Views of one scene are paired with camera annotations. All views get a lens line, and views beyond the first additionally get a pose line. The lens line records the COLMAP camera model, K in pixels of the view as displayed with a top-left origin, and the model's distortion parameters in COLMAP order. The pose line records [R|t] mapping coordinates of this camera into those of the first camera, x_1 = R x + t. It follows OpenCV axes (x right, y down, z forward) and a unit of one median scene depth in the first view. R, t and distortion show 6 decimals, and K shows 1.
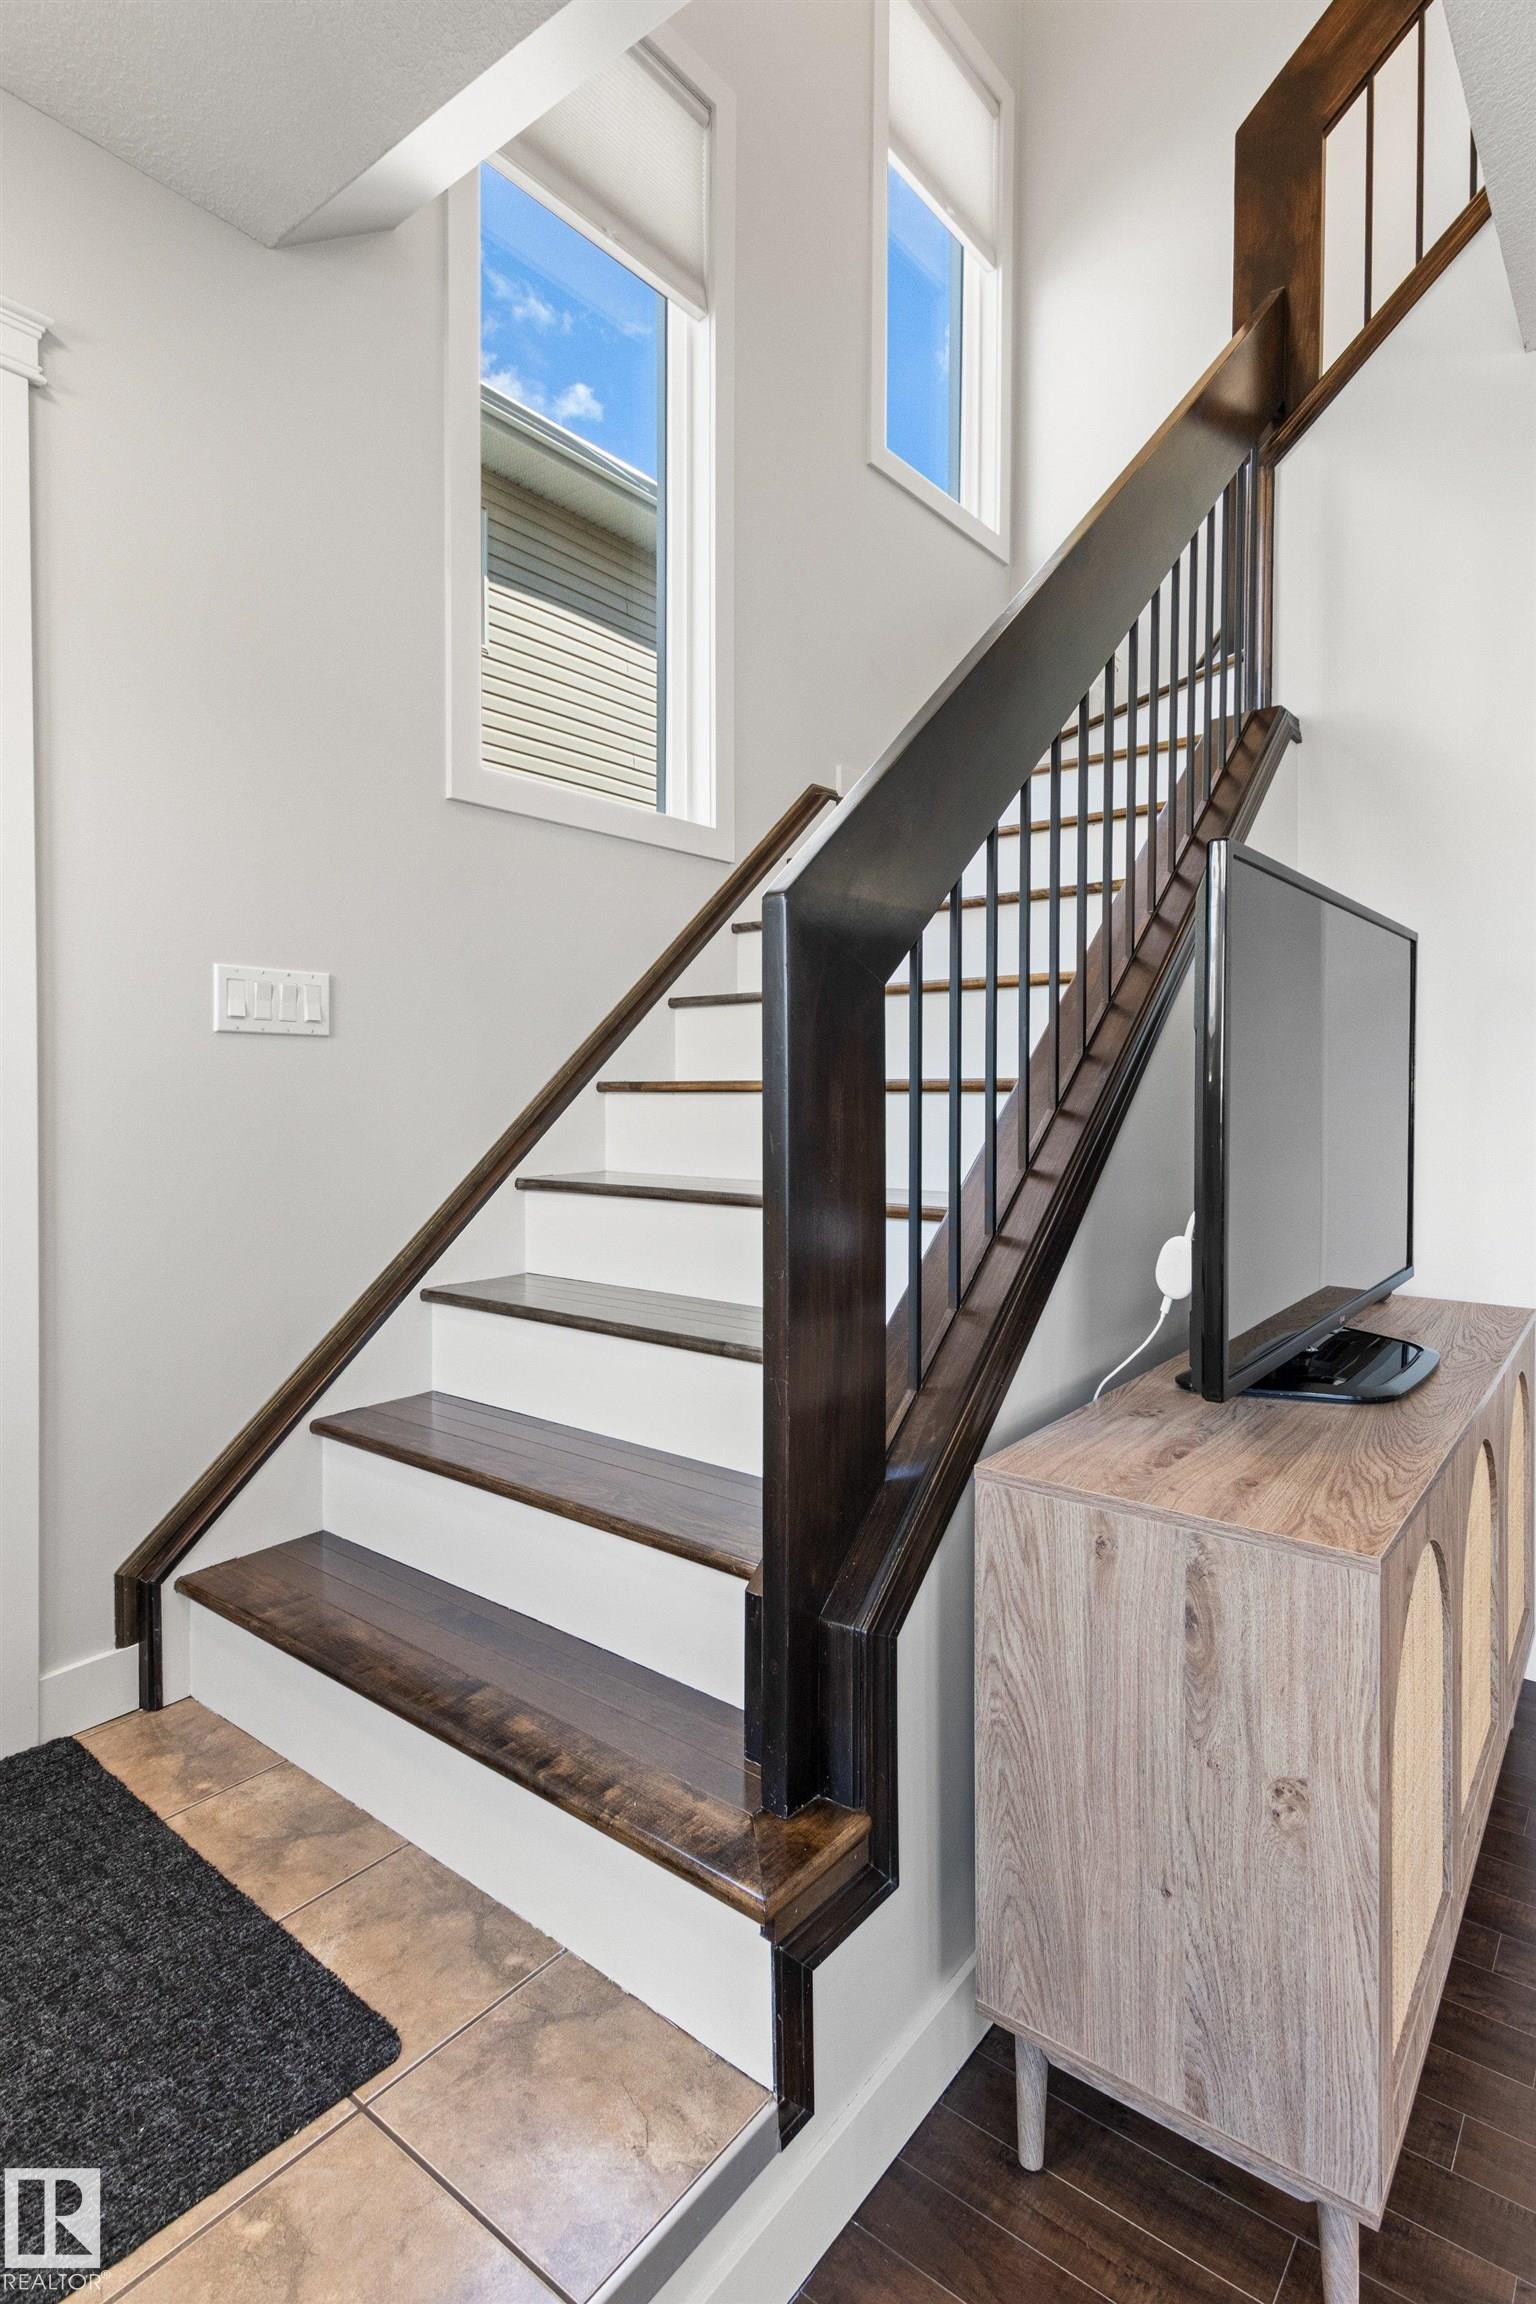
lens RADIAL K [[1165.3, 0, 764.5], [0, 1165.3, 1103.5], [0, 0, 1]] dist [0.013651, -0.002894]
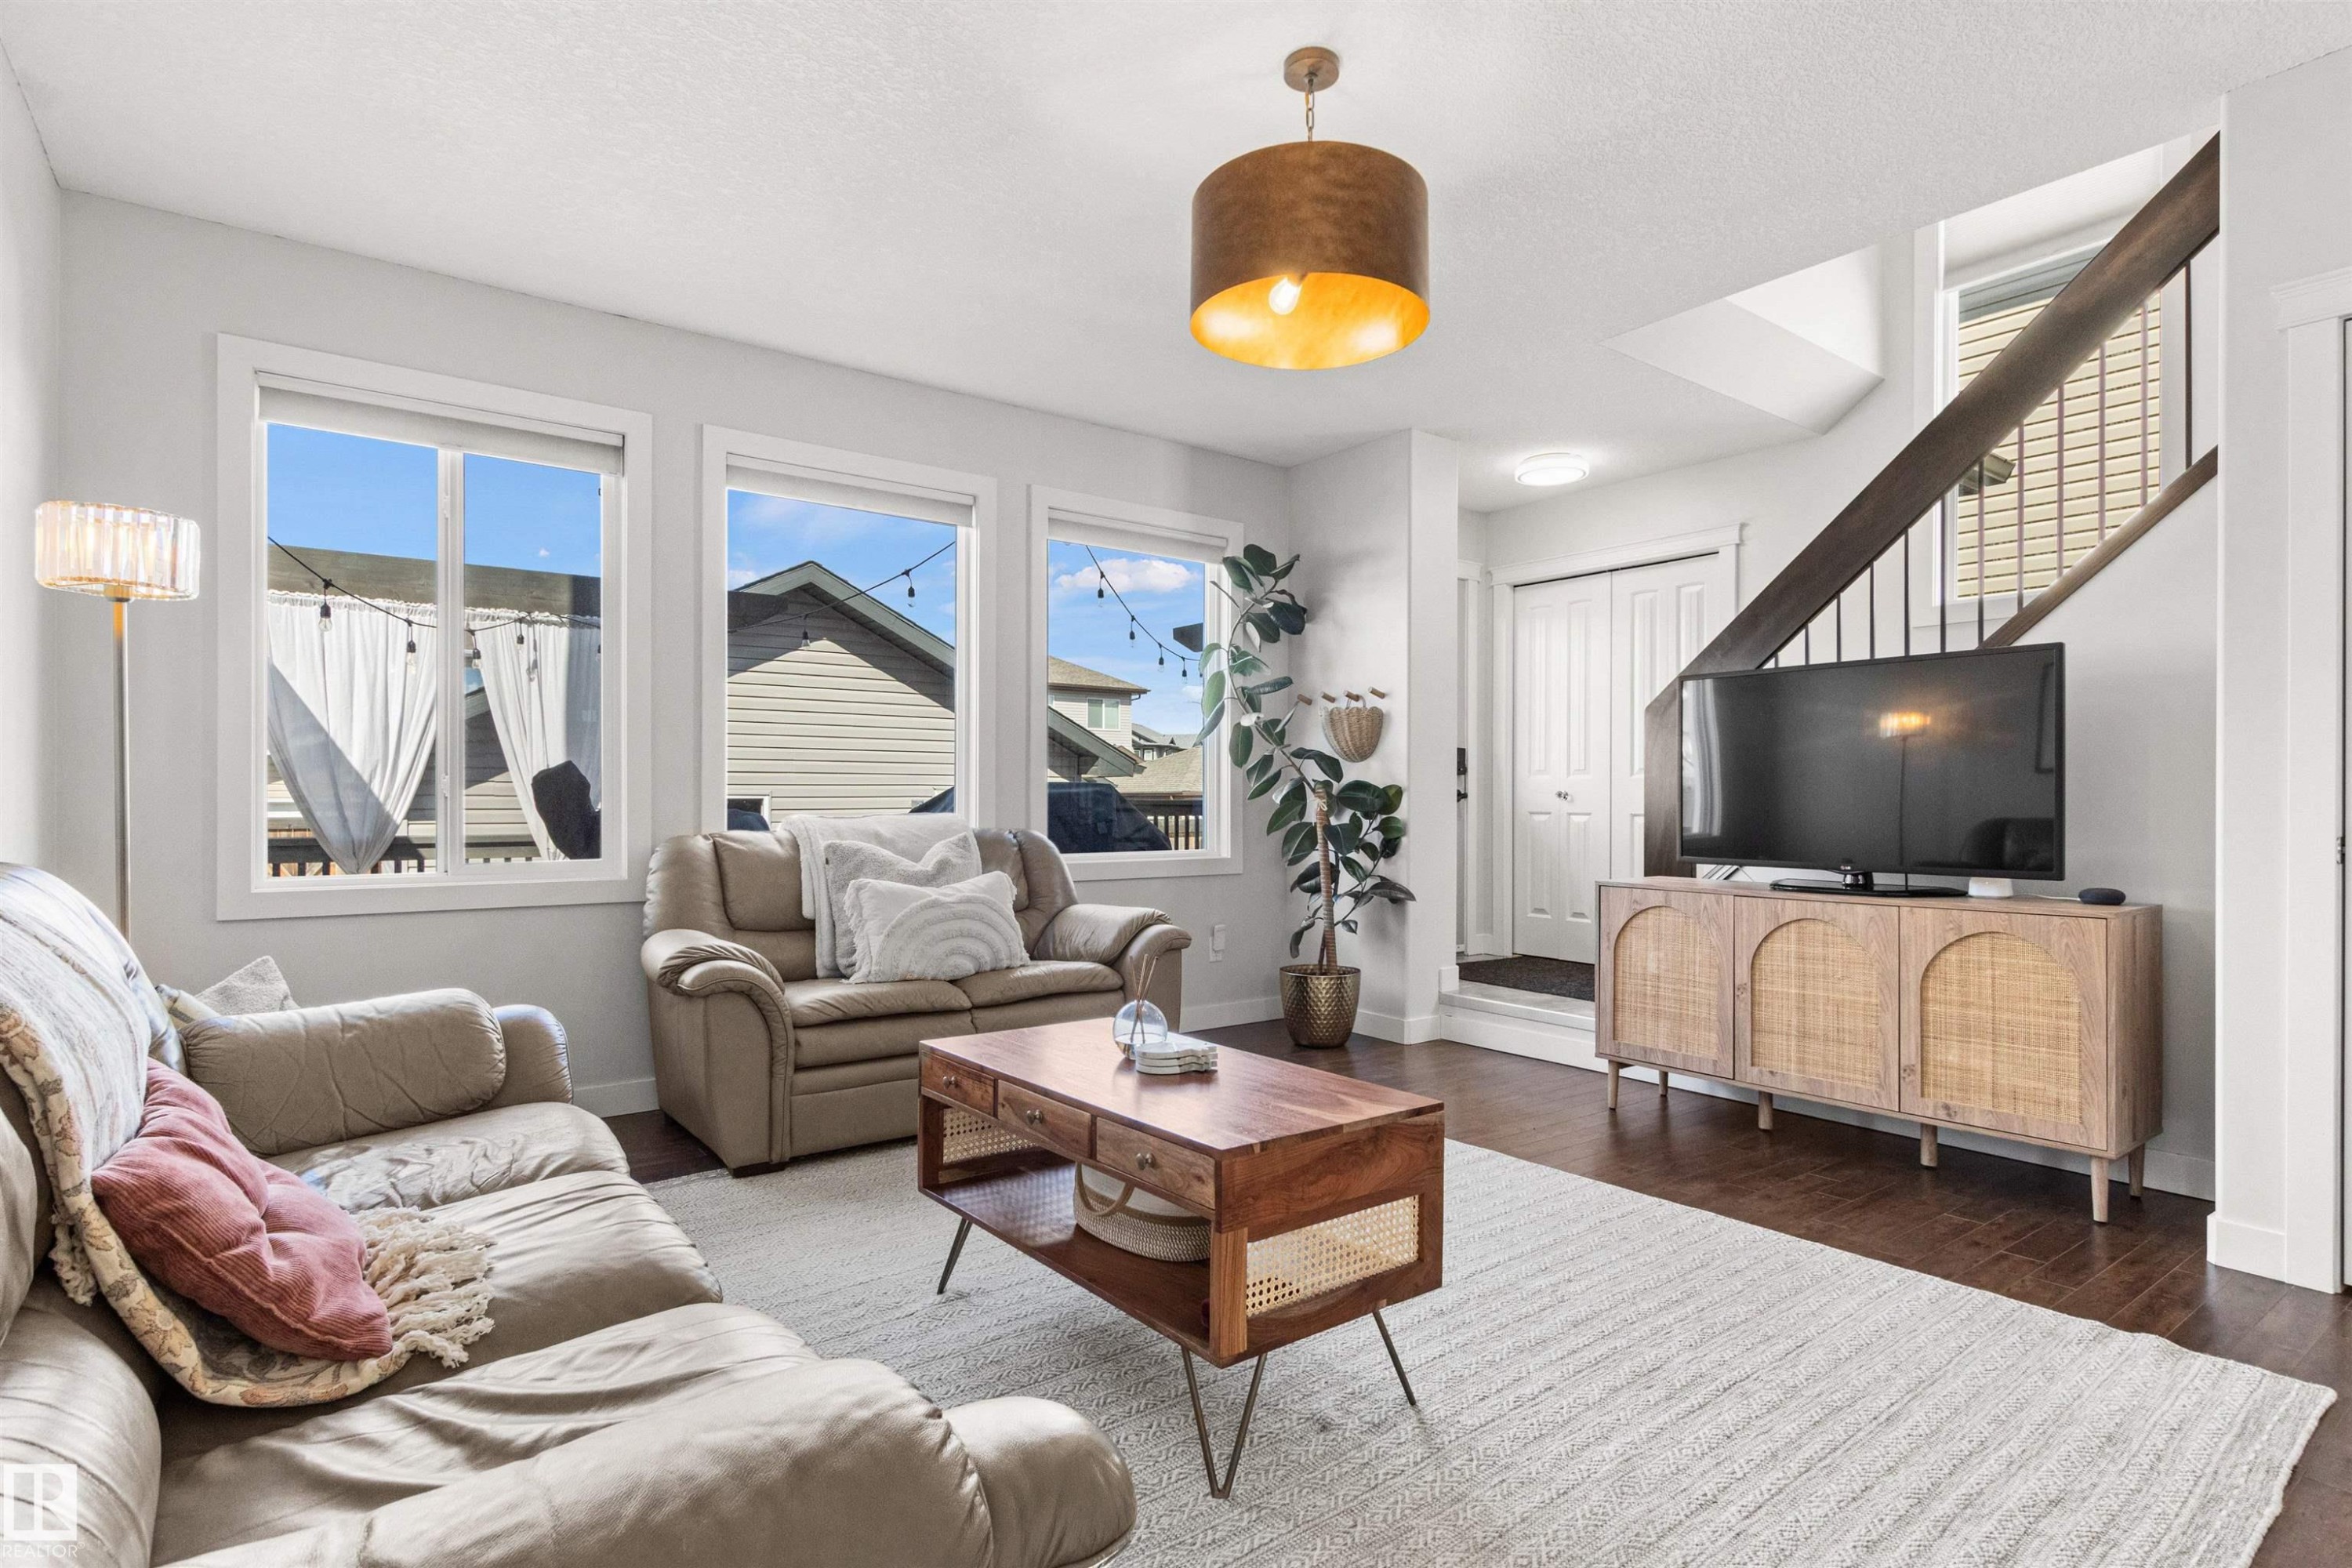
lens RADIAL K [[1169.4, 0, 1173.0], [0, 1169.4, 802.1], [0, 0, 1]] dist [0.004211, 0.000951]
pose [[-0.269895, -0.003960, -0.962882, 3.485213], [-0.021347, 0.999770, 0.001871, 0.115817], [0.962653, 0.021060, -0.269917, 0.528438]]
★ ★ ★
* TASK DESCRIPTION *
The listing must be returned in full and exactly, apart from its pictures.

* EXERCISE ANSWER *
Views of one scene are paired with camera annotations. All views get a lens line, and views beyond the first additionally get a pose line. The lens line records the COLMAP camera model, K in pixels of the view as displayed with a top-left origin, and the model's distortion parameters in COLMAP order. The pose line records [R|t] mapping coordinates of this camera into those of the first camera, x_1 = R x + t. It follows OpenCV axes (x right, y down, z forward) and a unit of one median scene depth in the first view. R, t and distortion show 6 decimals, and K shows 1.
lens RADIAL K [[1165.3, 0, 764.5], [0, 1165.3, 1103.5], [0, 0, 1]] dist [0.013651, -0.002894]
lens RADIAL K [[1169.4, 0, 1173.0], [0, 1169.4, 802.1], [0, 0, 1]] dist [0.004211, 0.000951]
pose [[-0.269895, -0.003960, -0.962882, 3.485213], [-0.021347, 0.999770, 0.001871, 0.115817], [0.962653, 0.021060, -0.269917, 0.528438]]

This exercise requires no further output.